Уже слышно было, как катятся вдали многочисленные кареты по великолепному проспекту с пышным названием улица Этны. Проспект этот пересекает Катанию по прямой линии от берега моря до подножия горы, и жители города возвели на нем роскошные дворцы, словно для того, чтобы, как выразился один путешественник, предоставить грозному вулкану достойный его путь.

В минуты высшего напряжения, когда времени не хватает, когда часы не идут, а бегут и человеческие руки в кипучей работе стремятся достичь невозможного, очень немногие бывают достаточно сильны духом, чтобы верить в победу. В такие минуты все сводится к тому, чтобы удесятерить свои способности и совершить чудо. Большинство рабочих пали духом и предложили отказаться от укрепления приставной лестницы, замаскировав вход цветами и картинами, иначе говоря — нарушить планы распорядителей праздника, преподнеся им неприятный сюрприз. Пьетранджело сумел подбодрить тех, у кого оставалась еще добрая воля, и сам взялся за дело. Микеле, не желая отставать от других, творил чудеса, и работа, на которую, как говорили, нужно было еще два часа, оказалась законченной через десять минут.
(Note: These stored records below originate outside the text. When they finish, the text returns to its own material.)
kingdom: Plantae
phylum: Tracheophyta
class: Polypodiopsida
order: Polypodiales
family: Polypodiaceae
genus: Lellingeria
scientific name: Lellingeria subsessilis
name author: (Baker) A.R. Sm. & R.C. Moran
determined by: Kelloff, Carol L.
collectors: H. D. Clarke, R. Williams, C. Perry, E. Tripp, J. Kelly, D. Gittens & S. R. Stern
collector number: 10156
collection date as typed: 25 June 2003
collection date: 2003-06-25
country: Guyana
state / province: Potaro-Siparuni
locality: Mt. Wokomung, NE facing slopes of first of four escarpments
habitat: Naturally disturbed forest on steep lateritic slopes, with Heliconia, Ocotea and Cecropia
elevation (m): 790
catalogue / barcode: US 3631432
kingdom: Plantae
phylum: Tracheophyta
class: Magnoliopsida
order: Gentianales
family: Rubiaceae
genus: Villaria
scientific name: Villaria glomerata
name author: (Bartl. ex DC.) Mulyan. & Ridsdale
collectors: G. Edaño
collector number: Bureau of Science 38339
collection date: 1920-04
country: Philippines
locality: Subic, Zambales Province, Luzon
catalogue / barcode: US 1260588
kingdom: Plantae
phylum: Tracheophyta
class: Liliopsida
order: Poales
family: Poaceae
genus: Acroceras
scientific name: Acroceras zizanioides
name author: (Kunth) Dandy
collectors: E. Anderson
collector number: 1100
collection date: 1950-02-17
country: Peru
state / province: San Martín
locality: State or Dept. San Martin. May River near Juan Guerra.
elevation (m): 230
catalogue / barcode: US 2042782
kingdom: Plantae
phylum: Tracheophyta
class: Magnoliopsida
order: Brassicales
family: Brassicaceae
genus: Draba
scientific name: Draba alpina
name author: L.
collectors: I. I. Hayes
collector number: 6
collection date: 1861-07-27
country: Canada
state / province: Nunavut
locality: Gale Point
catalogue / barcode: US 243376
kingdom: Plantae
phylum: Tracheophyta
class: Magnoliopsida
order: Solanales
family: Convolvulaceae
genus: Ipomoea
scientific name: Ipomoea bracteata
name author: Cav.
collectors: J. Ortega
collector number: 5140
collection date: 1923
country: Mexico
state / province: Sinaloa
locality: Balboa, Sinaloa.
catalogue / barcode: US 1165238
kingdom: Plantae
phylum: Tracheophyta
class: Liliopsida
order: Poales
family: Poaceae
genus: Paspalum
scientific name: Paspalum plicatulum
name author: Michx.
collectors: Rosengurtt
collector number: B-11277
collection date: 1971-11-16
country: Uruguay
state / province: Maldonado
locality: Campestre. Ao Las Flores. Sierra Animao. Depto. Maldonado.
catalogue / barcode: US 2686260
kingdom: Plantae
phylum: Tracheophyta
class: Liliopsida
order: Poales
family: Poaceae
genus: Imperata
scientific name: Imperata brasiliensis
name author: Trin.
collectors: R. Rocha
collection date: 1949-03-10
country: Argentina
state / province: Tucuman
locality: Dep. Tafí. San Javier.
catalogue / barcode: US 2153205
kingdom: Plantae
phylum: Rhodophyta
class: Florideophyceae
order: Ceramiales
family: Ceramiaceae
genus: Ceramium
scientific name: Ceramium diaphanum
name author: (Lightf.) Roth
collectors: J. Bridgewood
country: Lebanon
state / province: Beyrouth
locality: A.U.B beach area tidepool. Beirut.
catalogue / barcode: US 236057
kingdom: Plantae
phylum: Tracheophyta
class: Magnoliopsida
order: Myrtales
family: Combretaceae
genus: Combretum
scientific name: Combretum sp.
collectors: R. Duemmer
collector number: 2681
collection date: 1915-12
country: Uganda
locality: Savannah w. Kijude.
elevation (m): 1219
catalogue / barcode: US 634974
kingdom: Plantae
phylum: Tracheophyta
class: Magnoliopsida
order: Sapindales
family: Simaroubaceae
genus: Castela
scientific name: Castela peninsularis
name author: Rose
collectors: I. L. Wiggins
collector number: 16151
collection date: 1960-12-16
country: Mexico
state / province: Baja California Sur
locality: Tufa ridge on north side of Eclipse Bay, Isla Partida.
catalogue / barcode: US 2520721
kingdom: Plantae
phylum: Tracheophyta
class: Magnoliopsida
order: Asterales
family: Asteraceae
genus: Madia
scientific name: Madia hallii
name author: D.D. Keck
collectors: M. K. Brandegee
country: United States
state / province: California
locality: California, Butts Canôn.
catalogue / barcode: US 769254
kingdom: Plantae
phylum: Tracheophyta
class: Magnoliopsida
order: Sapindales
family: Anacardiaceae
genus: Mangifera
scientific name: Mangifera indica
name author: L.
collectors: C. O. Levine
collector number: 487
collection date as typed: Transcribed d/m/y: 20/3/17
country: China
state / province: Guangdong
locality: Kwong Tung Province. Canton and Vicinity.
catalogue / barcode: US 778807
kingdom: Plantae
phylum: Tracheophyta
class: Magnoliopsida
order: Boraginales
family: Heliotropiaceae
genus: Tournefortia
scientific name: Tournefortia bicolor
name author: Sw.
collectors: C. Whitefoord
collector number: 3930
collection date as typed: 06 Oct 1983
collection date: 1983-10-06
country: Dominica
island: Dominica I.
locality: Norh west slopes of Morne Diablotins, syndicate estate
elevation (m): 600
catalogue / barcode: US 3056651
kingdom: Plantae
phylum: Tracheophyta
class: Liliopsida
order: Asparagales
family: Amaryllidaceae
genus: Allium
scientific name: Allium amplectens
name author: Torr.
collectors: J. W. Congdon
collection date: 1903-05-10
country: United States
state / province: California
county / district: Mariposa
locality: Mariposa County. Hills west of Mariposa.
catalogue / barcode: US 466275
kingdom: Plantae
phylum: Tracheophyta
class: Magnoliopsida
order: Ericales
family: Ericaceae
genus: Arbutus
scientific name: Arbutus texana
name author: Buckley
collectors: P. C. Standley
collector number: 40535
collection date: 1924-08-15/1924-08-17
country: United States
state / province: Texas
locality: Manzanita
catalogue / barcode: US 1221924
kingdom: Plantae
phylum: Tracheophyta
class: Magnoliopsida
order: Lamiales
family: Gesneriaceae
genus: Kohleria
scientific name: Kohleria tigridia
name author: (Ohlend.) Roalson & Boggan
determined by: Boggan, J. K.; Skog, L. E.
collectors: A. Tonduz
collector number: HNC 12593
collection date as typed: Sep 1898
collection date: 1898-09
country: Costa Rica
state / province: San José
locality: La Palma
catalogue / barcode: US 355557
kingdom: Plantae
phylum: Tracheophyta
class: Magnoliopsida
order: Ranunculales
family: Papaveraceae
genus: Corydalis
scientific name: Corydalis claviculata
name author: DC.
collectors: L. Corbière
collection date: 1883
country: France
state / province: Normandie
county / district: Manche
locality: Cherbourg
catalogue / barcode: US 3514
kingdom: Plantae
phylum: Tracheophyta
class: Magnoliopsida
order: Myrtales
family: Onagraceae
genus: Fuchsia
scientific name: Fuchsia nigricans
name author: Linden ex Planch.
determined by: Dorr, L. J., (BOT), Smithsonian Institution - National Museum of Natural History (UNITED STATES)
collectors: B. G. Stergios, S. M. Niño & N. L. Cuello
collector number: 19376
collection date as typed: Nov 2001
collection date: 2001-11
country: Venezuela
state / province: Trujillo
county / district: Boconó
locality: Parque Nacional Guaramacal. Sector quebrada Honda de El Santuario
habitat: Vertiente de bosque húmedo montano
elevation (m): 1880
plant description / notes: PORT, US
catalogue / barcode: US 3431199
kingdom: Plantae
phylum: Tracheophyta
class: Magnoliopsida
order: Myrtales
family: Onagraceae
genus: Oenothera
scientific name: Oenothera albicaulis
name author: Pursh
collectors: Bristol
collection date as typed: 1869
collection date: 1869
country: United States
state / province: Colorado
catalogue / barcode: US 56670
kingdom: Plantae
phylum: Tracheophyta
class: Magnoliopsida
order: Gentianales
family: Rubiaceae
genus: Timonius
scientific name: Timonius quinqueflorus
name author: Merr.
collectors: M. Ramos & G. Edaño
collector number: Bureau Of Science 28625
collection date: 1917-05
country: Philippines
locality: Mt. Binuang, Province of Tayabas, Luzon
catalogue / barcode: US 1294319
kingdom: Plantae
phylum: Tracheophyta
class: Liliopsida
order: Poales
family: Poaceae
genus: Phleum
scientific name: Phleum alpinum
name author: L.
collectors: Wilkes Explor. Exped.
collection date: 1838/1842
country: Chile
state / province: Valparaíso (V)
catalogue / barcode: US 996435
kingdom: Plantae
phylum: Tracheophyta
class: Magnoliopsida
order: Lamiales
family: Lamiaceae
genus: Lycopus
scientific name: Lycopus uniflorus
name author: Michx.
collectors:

— Микеле, — сказал тогда старик, отирая свою облысевшую до самого затылка голову, — я доволен тобой; вижу, что ты работник хороший; а это, на мой взгляд, необходимо всякому, кто хочет стать великим художником. Не каждый умеет спешить, и обычно те, что работают быстро, работают плохо. Но презирать их за это не следует. Любой труд требует хладнокровия, расчета, порядка, прозорливости, ума, наконец… Да, даже для того, чтобы нагрузить тележку булыжником, можно применить тысячу способов, и только один из них будет верным. Некоторые берут на лопату слишком много камней, другие — слишком мало, один подымает лопату слишком высоко и кидает груз через тележку, другой — слишком низко и сыплет все на колеса. Ты никогда не вглядывался в обыкновенные сельские работы и не размышлял над ними, не делал сравнений? Видал ты, как копают землю? И тут, как и во всем другом, на одного умелого работника приходится десятка два неумелых. И почем знать, может быть, тот, кто вскопает за четверых, не надрываясь и не тратя ни минуты лишней, — это человек выдающийся, и он прекрасно справился бы и с гораздо более сложным делом? Как ты полагаешь? А я так уверен в этом, и когда я видел, как девушки собирают в горах землянику, я всегда мог предсказать, какая лучше всех станет вести свое хозяйство и воспитает детей. Тебе кажется, я вздор говорю? Ну, отвечай же.

— Я думаю, что вы правы, отец, — с улыбкой ответил Микеле. — Чтобы работать быстро и хорошо, надо обладать и трезвым умом и страстной волей, надо, чтобы в крови горела лихорадка, а голова была ясной. Надо одновременно и думать и действовать. Нет, конечно, подобное свойство дано не каждому, и грустно видеть, что среди стольких тщедушных и неспособных так мало уверенных и сильных. Увы! Мне становится страшно за самого себя, ибо, несмотря на все ваши похвалы, я редко ощущаю в себе столь высокие и благотворные порывы, и если это произошло со мной сейчас, то лишь благодаря вашему примеру.

— Нет, нет, Микеле, никакой пример не поможет человеку бездарному. Он, бедняга, будет делать все, на что только способен, и это лишний повод, чтобы сильные и одаренные помогали ему. А ты разве не чувствуешь радости и не гордишься тем, что сейчас сделал?

— Вы правы, отец, вы всегда видите самые честные и благородные стороны моего характера, лучше даже, чем я сам. О Пьетранджело, ты не умеешь читать, а меня научил тысяче вещей, тебе неизвестных! И, однако, это ты проливаешь свет в мою душу, и на каждом шагу я чувствую себя слепцом, которому ты открываешь глаза!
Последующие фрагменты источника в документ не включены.